Once he's tactfully determined that I'm carrying no concealed weapons, Lloyd lets thin, smart Darr drive their vehicle home so he can get in my heap and guide me up into the hills. They live in a tasteful Southwestern-style compound created by Darr, who numbers painting, photography and architectural design among her skills; Lloyd bought the land many years ago, when it was still cheap. They grow much of their own food. He loves avocados.

"I'm here to fess up right now, I don't function so well on terra firma," says Lloyd. "Fortunately, I got a mate who makes me look good. She keeps me pregnant in the dark þ I'm always having these little babies, these songs. I live in my own world. But I can't find my way down the street."

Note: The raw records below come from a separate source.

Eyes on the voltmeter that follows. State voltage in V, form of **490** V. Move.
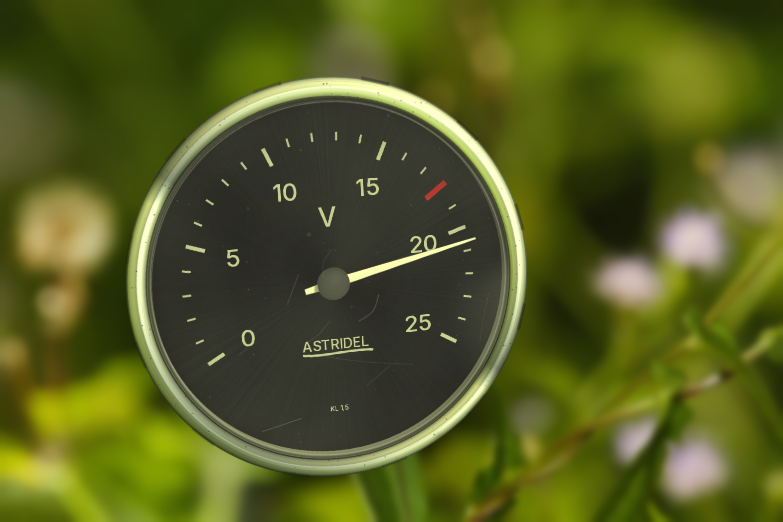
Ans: **20.5** V
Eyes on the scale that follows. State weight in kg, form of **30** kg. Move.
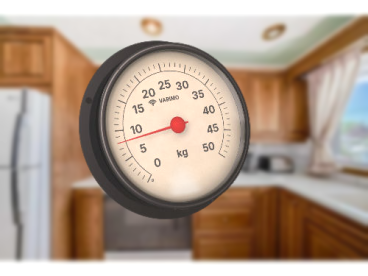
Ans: **8** kg
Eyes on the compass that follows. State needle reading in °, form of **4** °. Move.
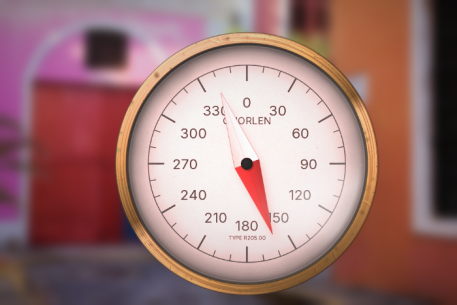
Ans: **160** °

On the way, he gets a notion. "Turn in here." It's the driveway to the Vedanta temple he attends. We remove our shoes, and he brings me inside. Everything's carved to engender the kind of complex but serene impression that a lot of Eastern art does, a presentation that makes the gilt ornateness of the Vatican look like a West Hollywood fireplace ensemble. The ceiling is supported by individual dark-polished logs. It's cool and dim. We sit in a couple of the chairs, for I don't know how long. I have no inclination to move. I think of this later, when the sun's lowering and I'm about to drive back to insane Los Angeles: The whole afternoon I'm with Charles Lloyd, I don't look at my watch once.

Some way or another, we're outside the Vedanta temple. My ears are open out here in the country, and I can breathe. "I want to show you something," says Lloyd. We go over to a shrub alongside the parking lot. It's a rosemary bush.

Lloyd takes a green-needled branch between his palms, rubs it briskly. A fresh, powerful, wild atmosphere rises up through my nose and mouth, and spreads through my body.

I mumble something, at a loss for words. Lloyd looks me in the eye and smiles, like he just discovered the atom.